Difficult times for organic dairy products in Belgium

Demand for all organic dairy products is down, reflected in less interest in organic milk itself. Biomilk, a cooperative of organic dairy farmers in Flanders and Wallonia, now sells half of its milk on the conventional market and is no longer accepting new members. This is the company’s strategy to protect existing members from falling milk prices. Biomilk can nevertheless consider itself lucky because some companies can no longer sell their milk at all.

Cheese tops the list of fastest rising products in the UK

Inflation remains one of the greatest challenges for consumers and businesses. According to the latest data, cheese was among the most expensive food products in the UK in March. Swiss cheese prices rose 44% over the year, while cheddar was up 42%. Only cucumbers, which became 52% more expensive, and olive oil, which became 49% more expensive, saw even larger price increases. These are definitely not the records that cheese should reach, especially according to consumers.

Milk processors in the UK are cutting farmgate milk prices

Freshways and Arla have announced significant reductions in milk prices at the farm level. The reason given for the decision was an increase in global milk supply combined with lower domestic demand, resulting in downward pressure on prices. Recent retail price cuts initiated by retail chains also played an important role. All that remains (especially for farmers) is to keep a close eye on the changing market situation.

The Americas


FDA has extended the comment period for plant-based beverages

FDA recently reopened the public comment period for plant-based milk labeling at the request of several stakeholders. If the commented draft is finalized, plant-based beverages can be labeled as milk even though they are not dairy products and have different nutritional values than milk. This inspired a certain popular social media campaign…

The (next) technological revolution in dairy herd management?

Vas’s Dairy Comp recently released two new technology solutions designed to help dairy farmers manage their herds, animal health and costs. As the developers argue, the new tools replace numerous spreadsheets and allow live tracking of changes in the herd and individual cows’ bodies, allowing farmers to optimize costs, monitor animal health and even predict future health events. How did people get by in the past without all this technology?

Wood Milk – new competition for dairy products?

An ad campaign for a new brand co-founded by actress Aubrey Plaza, Wood Milk, is attracting a lot of attention on social media. The ads are, of course, a satire of plant-based dairy products and were inspired by the iconic ‘Got Milk?’ campaign. The creators argue that their goal is to draw consumers’ attention to the nutritional value of the beverages they consume, but many people were outraged by the form and message.

Asia & Oceania


Australian region without a drop of milk

An unusual situation is occurring in the Far North Queensland region: there is a shortage of milk and the milk shelves in the stores are empty. This is interesting and acute because the region once had hundreds of dairy farms, and as recently as 2000, the local factory was supplied by 185 producers. Now their number has dropped to 45, and the reason cited is the deregulation of the dairy industry. Much of the region’s milk needs are currently met by imports, but recently demand has outstripped supply.
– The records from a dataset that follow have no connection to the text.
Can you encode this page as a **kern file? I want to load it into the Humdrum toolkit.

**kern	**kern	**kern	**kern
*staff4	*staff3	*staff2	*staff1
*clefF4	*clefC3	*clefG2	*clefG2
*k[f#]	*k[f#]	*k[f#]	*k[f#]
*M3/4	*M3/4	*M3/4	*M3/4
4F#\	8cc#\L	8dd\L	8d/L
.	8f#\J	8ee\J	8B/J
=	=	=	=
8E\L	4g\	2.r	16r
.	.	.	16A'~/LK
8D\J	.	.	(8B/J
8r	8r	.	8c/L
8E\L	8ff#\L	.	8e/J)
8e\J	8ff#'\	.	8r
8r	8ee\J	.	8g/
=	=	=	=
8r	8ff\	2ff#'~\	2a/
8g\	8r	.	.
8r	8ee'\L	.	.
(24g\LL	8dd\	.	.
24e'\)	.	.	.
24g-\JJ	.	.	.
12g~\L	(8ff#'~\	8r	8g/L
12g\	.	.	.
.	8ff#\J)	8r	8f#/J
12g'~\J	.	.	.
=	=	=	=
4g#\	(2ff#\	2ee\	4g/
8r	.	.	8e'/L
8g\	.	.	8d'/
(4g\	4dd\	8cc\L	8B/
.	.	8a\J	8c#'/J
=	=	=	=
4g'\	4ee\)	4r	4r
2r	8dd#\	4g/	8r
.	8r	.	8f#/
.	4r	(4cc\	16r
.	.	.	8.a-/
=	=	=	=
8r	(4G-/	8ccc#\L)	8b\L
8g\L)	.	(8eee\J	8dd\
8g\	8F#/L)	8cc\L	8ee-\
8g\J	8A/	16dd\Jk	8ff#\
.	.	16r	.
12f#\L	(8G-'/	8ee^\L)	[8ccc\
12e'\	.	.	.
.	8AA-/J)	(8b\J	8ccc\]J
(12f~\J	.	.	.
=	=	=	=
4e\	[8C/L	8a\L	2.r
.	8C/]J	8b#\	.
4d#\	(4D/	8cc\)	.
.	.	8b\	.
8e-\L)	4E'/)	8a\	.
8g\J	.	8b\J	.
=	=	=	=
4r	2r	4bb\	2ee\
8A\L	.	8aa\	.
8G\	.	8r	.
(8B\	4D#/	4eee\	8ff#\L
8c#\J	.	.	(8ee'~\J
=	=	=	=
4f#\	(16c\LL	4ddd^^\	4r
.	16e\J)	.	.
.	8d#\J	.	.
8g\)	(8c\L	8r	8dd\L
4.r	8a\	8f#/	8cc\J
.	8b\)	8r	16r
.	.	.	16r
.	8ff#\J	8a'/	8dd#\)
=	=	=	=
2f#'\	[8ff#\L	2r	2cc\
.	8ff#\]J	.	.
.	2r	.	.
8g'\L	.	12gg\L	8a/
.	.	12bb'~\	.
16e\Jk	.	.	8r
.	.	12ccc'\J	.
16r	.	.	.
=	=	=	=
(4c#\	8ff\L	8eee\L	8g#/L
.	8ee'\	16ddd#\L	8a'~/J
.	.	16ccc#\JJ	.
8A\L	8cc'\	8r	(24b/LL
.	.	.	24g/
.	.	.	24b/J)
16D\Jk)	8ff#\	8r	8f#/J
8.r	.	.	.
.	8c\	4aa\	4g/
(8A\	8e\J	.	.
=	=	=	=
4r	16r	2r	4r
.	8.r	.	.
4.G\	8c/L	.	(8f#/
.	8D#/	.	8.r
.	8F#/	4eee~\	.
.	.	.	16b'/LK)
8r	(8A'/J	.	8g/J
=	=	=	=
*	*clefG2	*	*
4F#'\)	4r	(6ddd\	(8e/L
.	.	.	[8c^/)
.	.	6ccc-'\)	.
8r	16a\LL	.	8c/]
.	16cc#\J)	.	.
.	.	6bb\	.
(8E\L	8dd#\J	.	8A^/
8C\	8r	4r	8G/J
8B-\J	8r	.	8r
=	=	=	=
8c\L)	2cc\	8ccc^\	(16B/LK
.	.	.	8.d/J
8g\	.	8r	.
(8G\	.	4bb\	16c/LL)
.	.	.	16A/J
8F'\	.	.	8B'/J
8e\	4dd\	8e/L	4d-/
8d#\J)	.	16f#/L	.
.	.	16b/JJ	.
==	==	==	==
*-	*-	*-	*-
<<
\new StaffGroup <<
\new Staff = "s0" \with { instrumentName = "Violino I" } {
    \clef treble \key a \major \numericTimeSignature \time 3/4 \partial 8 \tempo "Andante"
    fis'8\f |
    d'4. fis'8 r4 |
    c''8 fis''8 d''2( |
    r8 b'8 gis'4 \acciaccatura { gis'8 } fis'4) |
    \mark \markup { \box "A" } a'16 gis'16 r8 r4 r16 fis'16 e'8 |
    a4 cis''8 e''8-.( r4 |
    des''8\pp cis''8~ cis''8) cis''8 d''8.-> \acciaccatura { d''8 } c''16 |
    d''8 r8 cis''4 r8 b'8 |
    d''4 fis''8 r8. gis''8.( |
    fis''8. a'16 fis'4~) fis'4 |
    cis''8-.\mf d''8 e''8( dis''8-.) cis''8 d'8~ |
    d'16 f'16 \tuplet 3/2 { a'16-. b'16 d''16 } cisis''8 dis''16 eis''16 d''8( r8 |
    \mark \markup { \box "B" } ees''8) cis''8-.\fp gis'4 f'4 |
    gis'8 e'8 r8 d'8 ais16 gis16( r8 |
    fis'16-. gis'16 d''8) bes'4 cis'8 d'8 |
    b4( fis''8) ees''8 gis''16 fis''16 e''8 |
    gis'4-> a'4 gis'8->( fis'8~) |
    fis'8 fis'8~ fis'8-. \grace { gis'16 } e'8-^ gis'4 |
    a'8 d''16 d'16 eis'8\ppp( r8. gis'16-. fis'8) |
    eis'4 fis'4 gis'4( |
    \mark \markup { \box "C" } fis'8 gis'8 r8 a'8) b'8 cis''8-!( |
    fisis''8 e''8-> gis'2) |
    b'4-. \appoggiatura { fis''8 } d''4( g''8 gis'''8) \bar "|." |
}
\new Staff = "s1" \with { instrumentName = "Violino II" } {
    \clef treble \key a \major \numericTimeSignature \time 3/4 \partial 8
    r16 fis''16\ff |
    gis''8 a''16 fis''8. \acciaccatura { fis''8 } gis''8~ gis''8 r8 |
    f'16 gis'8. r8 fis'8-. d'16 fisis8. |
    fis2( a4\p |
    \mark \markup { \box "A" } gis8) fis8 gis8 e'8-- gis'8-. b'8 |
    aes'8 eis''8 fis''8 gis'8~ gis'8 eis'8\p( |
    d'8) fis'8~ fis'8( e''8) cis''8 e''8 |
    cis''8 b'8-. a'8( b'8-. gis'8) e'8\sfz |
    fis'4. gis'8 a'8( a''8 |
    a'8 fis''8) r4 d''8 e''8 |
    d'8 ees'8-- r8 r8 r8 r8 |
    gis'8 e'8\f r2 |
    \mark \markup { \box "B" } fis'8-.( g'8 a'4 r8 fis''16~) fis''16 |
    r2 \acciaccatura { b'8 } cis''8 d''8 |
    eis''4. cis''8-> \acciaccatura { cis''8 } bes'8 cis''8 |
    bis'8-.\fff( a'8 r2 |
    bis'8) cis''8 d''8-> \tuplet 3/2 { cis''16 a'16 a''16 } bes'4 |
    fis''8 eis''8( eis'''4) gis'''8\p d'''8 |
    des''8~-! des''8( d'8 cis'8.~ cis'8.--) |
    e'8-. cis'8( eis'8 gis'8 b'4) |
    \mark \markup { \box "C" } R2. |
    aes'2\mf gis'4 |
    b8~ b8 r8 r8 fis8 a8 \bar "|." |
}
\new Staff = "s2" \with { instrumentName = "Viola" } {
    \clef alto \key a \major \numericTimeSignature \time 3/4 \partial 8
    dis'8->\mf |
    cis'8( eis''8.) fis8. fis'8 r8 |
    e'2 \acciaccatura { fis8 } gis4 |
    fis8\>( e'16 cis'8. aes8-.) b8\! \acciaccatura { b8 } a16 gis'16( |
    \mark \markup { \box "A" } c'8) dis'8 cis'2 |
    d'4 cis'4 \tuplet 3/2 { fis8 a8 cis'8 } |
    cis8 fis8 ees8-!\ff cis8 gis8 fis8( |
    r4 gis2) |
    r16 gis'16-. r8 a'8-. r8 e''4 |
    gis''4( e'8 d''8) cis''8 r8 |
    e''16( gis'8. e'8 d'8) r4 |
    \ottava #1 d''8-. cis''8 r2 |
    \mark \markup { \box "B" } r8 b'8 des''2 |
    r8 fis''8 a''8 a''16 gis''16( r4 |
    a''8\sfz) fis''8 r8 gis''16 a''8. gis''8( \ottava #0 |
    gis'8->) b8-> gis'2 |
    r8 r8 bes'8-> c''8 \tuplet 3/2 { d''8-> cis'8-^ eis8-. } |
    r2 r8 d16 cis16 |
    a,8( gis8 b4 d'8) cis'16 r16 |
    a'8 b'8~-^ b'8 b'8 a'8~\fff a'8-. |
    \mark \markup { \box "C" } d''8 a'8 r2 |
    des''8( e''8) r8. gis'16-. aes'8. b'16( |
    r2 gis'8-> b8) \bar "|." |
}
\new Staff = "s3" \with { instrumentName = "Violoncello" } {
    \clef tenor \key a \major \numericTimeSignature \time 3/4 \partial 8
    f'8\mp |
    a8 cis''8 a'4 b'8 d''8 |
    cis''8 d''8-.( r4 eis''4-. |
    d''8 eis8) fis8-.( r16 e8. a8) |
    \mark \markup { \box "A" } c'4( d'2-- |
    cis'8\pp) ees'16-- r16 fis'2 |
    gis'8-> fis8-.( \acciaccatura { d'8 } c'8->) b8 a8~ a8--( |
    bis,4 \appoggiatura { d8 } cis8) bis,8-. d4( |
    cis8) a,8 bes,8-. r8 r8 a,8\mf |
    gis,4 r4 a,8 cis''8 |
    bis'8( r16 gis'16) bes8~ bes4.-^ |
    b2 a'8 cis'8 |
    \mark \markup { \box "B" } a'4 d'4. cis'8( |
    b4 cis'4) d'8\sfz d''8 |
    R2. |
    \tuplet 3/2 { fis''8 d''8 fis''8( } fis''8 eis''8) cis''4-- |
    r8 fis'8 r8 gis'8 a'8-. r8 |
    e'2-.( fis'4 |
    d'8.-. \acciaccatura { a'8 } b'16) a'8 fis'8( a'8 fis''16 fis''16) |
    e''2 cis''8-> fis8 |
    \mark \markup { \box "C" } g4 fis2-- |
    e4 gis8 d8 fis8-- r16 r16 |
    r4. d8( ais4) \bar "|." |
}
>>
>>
Fonterra has opened a new innovation center in China

The facility, which opened in Shenzhen, southern China, will focus on the beverage category. The center was set up as part of the company’s strategy to present New Zealand milk to Chinese customers in an innovative way. Work at the application center will focus on testing and developing new products. These will be tailored to the needs and expectations of Chinese consumers.

Russian milk is a threat to producers in Kazakhstan

Recently, it has been reported that cheap Russian milk is appearing in Kazakhstan, which is clearly a threat to the interests of local producers. Experts point out that the only appropriate response is stricter border control. In their view, the uncontrollable consequences of flooding the country with cheap Russian milk are difficult to foresee, especially since the situation is likely to continue for a long time considering the weakening ruble.